Stored data:

[Start]

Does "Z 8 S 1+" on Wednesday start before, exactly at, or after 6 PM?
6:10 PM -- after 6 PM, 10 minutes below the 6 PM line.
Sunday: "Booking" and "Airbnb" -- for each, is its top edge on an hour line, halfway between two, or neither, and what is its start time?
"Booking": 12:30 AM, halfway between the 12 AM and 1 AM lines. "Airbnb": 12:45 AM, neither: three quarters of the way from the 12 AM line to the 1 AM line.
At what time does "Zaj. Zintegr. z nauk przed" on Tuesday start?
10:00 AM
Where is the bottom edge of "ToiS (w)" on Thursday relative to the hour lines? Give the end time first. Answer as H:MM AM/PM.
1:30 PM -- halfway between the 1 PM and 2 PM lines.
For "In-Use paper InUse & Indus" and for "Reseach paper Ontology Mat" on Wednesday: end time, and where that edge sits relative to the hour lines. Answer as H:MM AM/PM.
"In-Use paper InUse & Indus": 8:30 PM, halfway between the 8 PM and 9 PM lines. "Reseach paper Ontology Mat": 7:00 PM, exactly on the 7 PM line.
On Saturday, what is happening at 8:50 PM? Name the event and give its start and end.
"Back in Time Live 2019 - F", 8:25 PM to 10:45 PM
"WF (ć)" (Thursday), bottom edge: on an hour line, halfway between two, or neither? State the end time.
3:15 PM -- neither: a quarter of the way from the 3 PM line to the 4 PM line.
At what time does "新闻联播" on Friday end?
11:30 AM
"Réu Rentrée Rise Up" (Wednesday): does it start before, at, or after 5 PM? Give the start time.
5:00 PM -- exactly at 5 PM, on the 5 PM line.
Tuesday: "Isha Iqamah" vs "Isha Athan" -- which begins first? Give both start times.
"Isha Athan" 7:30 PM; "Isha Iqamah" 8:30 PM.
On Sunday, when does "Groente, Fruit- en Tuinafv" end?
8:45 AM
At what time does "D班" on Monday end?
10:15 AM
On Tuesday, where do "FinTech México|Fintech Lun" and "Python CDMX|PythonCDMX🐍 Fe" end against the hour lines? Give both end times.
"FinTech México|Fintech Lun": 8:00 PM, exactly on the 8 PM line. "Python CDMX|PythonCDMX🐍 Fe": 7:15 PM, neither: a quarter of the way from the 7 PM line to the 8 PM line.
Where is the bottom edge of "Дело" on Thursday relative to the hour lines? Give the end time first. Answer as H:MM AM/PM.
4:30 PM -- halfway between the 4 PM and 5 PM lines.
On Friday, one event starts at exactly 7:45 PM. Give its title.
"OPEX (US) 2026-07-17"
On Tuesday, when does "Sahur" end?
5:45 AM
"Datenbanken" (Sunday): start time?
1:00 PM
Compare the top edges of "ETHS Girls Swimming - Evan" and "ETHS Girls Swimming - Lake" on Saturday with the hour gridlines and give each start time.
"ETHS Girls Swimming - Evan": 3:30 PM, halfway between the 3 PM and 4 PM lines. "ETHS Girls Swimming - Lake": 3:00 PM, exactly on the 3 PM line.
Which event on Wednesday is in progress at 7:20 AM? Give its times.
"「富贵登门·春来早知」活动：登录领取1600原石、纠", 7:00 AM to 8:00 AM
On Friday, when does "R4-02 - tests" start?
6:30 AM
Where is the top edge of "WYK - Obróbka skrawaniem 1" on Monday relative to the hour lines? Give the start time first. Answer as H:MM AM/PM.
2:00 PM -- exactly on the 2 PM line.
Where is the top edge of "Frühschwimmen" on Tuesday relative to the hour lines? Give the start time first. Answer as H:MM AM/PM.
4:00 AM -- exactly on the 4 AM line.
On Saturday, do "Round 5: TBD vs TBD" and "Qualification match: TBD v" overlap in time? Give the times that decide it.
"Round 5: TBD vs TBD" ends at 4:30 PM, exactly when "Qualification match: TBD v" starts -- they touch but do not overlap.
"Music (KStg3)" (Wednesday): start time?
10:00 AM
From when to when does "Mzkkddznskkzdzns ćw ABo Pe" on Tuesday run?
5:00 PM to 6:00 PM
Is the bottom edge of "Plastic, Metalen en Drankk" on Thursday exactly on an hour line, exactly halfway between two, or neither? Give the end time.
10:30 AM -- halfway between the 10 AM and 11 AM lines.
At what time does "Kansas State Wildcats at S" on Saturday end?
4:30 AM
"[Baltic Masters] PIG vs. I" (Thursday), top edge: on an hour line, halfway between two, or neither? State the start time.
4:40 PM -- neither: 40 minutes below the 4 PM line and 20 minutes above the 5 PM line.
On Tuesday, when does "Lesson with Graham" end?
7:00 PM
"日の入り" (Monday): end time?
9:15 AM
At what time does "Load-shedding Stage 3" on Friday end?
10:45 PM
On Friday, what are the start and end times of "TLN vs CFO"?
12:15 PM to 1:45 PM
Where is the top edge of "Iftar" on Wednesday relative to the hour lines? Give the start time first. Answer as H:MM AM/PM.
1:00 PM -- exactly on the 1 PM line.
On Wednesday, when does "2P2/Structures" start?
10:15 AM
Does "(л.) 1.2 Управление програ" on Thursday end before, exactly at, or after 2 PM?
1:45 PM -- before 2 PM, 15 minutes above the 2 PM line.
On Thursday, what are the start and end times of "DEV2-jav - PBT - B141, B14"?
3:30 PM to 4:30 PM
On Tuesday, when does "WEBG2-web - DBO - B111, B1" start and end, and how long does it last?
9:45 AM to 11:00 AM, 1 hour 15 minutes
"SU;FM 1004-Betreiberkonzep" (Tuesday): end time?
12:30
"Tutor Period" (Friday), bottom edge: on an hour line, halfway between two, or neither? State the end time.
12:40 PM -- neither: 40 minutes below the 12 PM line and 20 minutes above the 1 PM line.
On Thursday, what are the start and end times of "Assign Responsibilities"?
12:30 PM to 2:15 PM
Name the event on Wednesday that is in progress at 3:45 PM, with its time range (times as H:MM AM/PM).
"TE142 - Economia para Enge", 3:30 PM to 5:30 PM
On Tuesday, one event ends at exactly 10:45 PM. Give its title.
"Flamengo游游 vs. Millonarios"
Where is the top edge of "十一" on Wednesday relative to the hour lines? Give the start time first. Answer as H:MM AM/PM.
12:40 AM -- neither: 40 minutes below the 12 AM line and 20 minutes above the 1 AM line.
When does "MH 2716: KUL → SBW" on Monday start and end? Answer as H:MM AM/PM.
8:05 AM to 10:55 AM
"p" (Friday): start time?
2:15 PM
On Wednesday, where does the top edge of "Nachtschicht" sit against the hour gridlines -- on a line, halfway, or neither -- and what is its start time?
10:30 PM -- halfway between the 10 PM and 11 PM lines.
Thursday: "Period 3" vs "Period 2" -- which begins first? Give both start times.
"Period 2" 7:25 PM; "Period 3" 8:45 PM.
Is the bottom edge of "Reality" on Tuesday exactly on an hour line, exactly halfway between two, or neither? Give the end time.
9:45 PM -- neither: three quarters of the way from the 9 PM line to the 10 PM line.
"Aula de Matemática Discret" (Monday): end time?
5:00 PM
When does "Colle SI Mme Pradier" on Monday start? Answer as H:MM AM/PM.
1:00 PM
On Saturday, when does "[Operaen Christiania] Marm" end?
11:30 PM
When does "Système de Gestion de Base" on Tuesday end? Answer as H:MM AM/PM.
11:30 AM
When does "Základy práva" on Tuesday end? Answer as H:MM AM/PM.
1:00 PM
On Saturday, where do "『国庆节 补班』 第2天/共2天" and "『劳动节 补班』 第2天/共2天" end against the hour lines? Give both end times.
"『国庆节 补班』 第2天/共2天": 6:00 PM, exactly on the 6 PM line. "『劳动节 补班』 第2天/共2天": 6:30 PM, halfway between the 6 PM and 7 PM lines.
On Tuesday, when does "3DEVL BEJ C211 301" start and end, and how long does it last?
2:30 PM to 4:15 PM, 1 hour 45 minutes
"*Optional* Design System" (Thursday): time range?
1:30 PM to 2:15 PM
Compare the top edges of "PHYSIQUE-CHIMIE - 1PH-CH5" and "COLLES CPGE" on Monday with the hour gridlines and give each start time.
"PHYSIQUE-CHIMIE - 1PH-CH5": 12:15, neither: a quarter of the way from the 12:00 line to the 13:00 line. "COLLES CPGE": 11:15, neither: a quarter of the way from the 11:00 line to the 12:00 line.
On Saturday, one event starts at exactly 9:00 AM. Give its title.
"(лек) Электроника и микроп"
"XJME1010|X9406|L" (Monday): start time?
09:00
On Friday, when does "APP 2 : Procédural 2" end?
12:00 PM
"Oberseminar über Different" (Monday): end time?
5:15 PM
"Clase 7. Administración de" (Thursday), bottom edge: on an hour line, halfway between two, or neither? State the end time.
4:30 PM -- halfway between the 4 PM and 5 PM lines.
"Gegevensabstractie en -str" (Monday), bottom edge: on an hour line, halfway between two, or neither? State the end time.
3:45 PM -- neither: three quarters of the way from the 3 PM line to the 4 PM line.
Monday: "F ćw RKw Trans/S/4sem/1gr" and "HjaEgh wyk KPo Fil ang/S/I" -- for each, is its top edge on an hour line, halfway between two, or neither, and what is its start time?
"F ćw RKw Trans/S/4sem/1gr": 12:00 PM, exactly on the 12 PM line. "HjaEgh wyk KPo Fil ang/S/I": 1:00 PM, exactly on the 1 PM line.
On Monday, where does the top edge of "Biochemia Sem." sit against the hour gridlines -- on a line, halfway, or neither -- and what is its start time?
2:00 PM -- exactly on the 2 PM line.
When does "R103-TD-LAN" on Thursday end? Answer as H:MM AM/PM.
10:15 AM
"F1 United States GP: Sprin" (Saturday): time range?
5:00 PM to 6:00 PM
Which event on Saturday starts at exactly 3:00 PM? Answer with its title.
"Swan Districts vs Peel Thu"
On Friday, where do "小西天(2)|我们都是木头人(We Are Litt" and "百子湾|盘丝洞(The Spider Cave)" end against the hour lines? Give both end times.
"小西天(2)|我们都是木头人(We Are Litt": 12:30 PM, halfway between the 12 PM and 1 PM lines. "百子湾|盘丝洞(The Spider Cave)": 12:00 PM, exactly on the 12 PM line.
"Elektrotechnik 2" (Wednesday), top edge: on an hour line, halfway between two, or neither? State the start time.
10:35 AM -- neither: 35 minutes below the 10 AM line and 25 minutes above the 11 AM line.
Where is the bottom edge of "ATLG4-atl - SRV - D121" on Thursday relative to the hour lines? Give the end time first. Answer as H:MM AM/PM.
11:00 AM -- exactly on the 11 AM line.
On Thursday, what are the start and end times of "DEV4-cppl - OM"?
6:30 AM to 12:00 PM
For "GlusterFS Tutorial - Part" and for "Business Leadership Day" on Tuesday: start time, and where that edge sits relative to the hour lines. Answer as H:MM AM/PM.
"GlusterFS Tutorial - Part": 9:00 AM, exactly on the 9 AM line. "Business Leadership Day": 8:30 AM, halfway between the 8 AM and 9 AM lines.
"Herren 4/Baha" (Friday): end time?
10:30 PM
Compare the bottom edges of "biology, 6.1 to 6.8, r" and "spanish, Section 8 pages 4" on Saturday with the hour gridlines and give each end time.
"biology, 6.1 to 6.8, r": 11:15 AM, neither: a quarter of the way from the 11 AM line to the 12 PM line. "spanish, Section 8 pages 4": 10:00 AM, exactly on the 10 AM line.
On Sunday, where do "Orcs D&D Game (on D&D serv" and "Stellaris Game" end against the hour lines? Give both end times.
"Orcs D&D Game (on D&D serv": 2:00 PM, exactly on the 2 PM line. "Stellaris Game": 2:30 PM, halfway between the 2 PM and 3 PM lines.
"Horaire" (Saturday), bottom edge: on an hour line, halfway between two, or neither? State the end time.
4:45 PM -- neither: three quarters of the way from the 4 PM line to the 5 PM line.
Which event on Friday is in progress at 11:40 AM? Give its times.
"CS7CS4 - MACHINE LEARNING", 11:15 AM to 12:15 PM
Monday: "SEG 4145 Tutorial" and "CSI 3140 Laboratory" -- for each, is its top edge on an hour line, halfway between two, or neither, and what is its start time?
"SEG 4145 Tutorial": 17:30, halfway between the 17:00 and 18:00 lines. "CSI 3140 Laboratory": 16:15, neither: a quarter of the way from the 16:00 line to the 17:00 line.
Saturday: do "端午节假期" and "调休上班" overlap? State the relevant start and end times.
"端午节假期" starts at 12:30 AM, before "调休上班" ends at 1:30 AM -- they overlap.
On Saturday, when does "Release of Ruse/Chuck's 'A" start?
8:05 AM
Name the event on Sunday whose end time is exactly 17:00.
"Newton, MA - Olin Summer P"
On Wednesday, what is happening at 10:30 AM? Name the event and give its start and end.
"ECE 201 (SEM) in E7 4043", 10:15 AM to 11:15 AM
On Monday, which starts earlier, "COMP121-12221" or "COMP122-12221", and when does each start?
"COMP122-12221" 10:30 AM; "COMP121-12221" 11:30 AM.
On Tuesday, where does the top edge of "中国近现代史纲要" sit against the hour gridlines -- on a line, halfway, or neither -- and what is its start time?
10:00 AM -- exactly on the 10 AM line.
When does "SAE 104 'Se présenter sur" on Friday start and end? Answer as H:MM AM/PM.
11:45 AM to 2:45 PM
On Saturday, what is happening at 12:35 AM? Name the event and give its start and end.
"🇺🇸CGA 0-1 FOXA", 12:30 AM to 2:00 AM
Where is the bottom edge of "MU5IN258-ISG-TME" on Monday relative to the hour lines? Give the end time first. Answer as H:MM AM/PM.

[End]

Problem requirements: Copy word for word the stretch of the material from the line containing "(Monday), bottom edge: on" through the line containing "3:45 PM -- neither: three".

Solution for this problem:
"Gegevensabstractie en -str" (Monday), bottom edge: on an hour line, halfway between two, or neither? State the end time.
3:45 PM -- neither: three quarters of the way from the 3 PM line to the 4 PM line.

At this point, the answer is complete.